- The Washington Times - Wednesday, March 6, 2019

President Trump’s pick to be the next ambassador to Saudi Arabia faced a barrage of questions over the oil-rich kingdom’s human rights record and the killing of dissident journalist Jamal Khashoggi at a sometimes contentious Senate confirmation hearing Wednesday.

Retired Army Gen. John Abizaid said he would press the kingdom on its rights record if confirmed, but stressed it was in the U.S. national interest to get along with Saudi Arabia and its polarizing de facto leader Crown Prime Mohammad bin Salman.

Although the envoy’s post in Riyadh has been vacant for more than two years, President Trump has put Saudi Arabia at the center of his larger Middle East policy, as an energy superpower, as a purchaser of U.S. arms, and as a bulwark against Iranian aggression in the region.

But there was clear anger among lawmakers over recent Saudi moves, from its conduct in the civil war in Yemen to the apparent government mission to silence the U.S.-based Khashoggi, who was killed in the Saudi consulate in Turkey in October.

Sen. Marco Rubio, Florida Republican, accused Crown Prince Muhammad of having gone “full gangster” in the murder of the journalist and in the regime’s attempts to cover up the crime.

“He is reckless, he’s ruthless, he has a penchant for escalation, for taking high risks, confrontational in his foreign policy approach, and I think increasingly willing to test the limits of what he can get away with the United States,” Mr. Rubio said during Wednesday’s hearing.

Gen. Abizaid acknowledged the Khashoggi affair remained one of several hot-button issues that must be worked through with Riyadh, along with such issues as human rights, the Yemen war, and a diplomatic feud with Qatar that has deeply divided America’s Persian Gulf Arab allies. Lawmakers are expected to vote soon again on a resolution calling for an end to all U.S. military and logistic support for the Saudi-led campaign in Yemen, which has helped fuel a massive humanitarian disaster.

Gen. Abizaid testified alongside Matthew Tueller, a career diplomat nominated to be the next U.S. ambassador to Iraq.

While promising to adopt a “forceful” dialogue with Riyadh over the Khashoggi affair, “in the long run, we need a strong and mature partnership with Saudi Arabia,” Gen. Abizaid said.

As Central Command chief from 2003 to 2007, the Arabic-speaking Gen. Abizaid worked closely with Saudi military commanders at the height of the Iraq War. Later as executive assistant to the Joint Chiefs of Staff, he oversaw the bilateral military relationship with Riyadh until his retirement in March 2007.

Still, the anger at recent Saudi behavior was palpable on both sides of the aisle on Capitol Hill.

“Saudi Arabia has engaged in acts that are simply not acceptable,” said Senate Foreign Relations Committee Chairman Sen. Jim Risch. The Idaho Republican has convened a pair of classified briefings looking into Mr. Khashoggi’s murder in the last month.

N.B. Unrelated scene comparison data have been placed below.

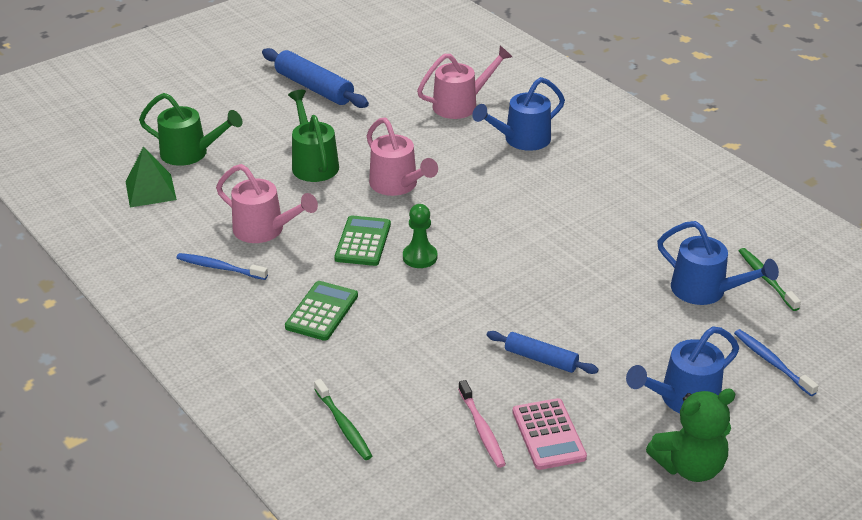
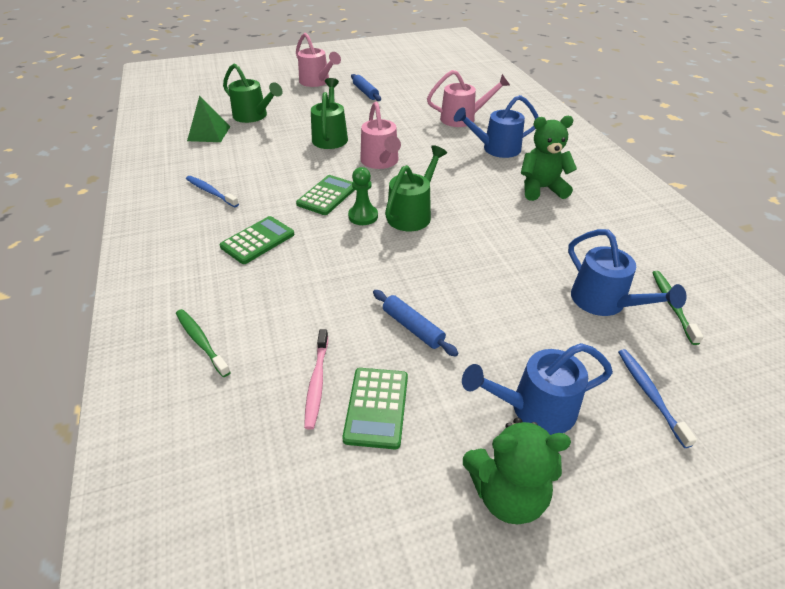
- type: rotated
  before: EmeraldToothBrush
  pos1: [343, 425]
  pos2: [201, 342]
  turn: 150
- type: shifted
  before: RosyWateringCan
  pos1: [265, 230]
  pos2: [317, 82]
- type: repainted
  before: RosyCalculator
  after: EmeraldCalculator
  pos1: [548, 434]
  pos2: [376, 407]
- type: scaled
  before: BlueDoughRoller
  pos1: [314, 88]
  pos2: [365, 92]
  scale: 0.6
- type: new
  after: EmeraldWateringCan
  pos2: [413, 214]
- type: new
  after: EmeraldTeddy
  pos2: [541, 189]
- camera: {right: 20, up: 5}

New Jersey Sen. Bob Menendez, the ranking Democrat on the panel, faulted the Trump administration for failing to hold Riyadh to account for Khashoggi’s death and for a briefing earlier this week that many lawmakers thought wanting.

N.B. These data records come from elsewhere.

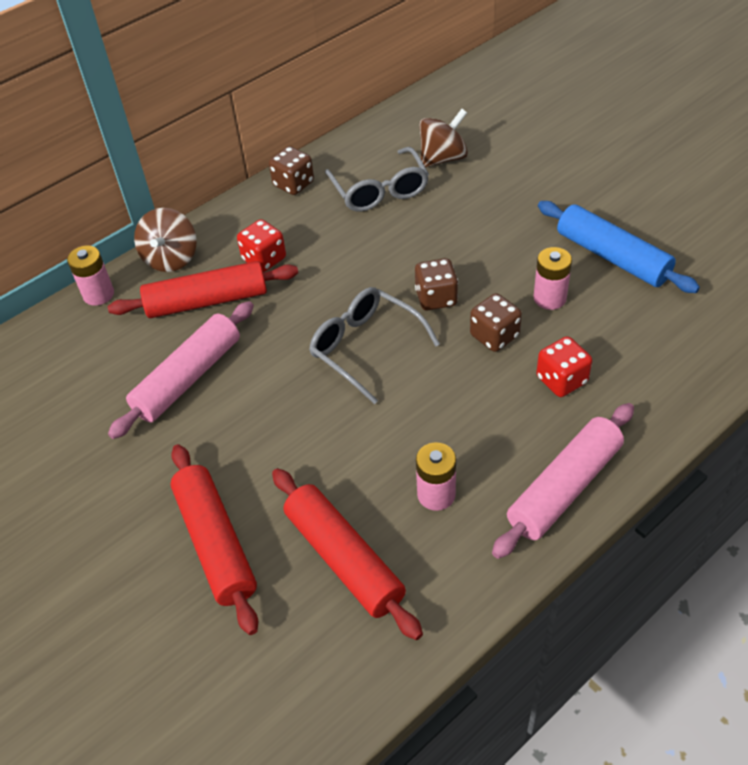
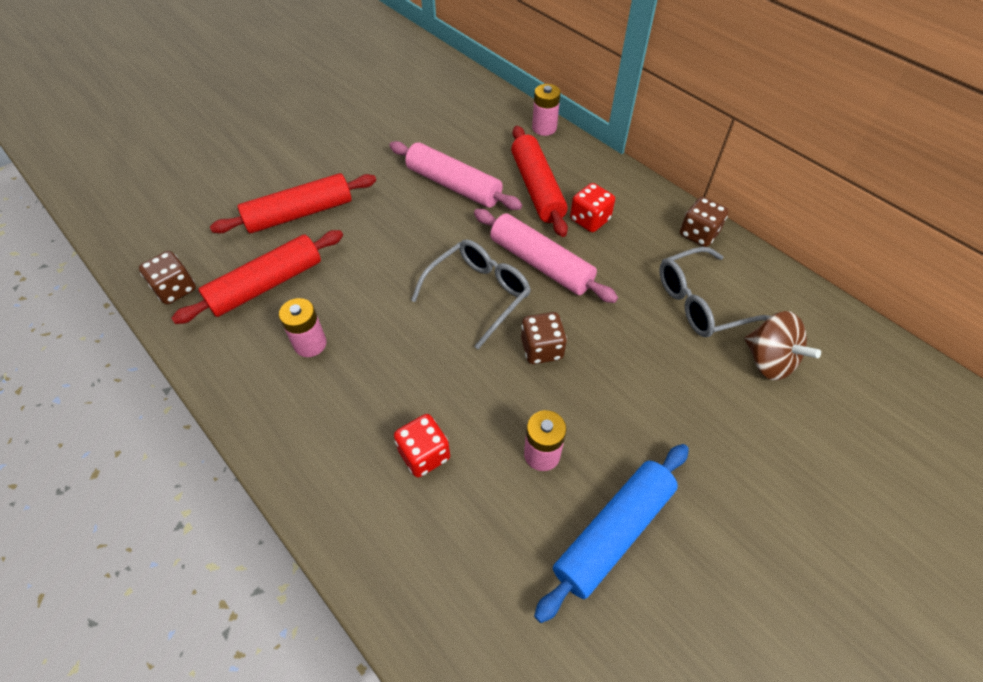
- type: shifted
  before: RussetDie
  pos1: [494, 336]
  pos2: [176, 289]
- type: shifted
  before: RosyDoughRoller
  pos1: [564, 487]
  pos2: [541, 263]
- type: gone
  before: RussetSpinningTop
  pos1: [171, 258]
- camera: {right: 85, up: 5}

“The administration’s attempt to explain its failure to provide a legally mandated determination about the murder of Khashoggi was insulting,” Sen. Menendez said.

While the Trump White House has imposed diplomatic sanctions on some members of the Saudi government linked to the Khashoggi operation, Mr. Trump has repeatedly refrained from targeting the crown prince himself, despite public claims by top U.S. intelligence leaders — including CIA Director Gina Haspel — implicating the Saudi leader in the crime.

“Maybe he did, maybe he didn’t,” Mr. Trump said in November when confronted with U.S. intelligence findings about the case, adding, “We may never know all the facts.”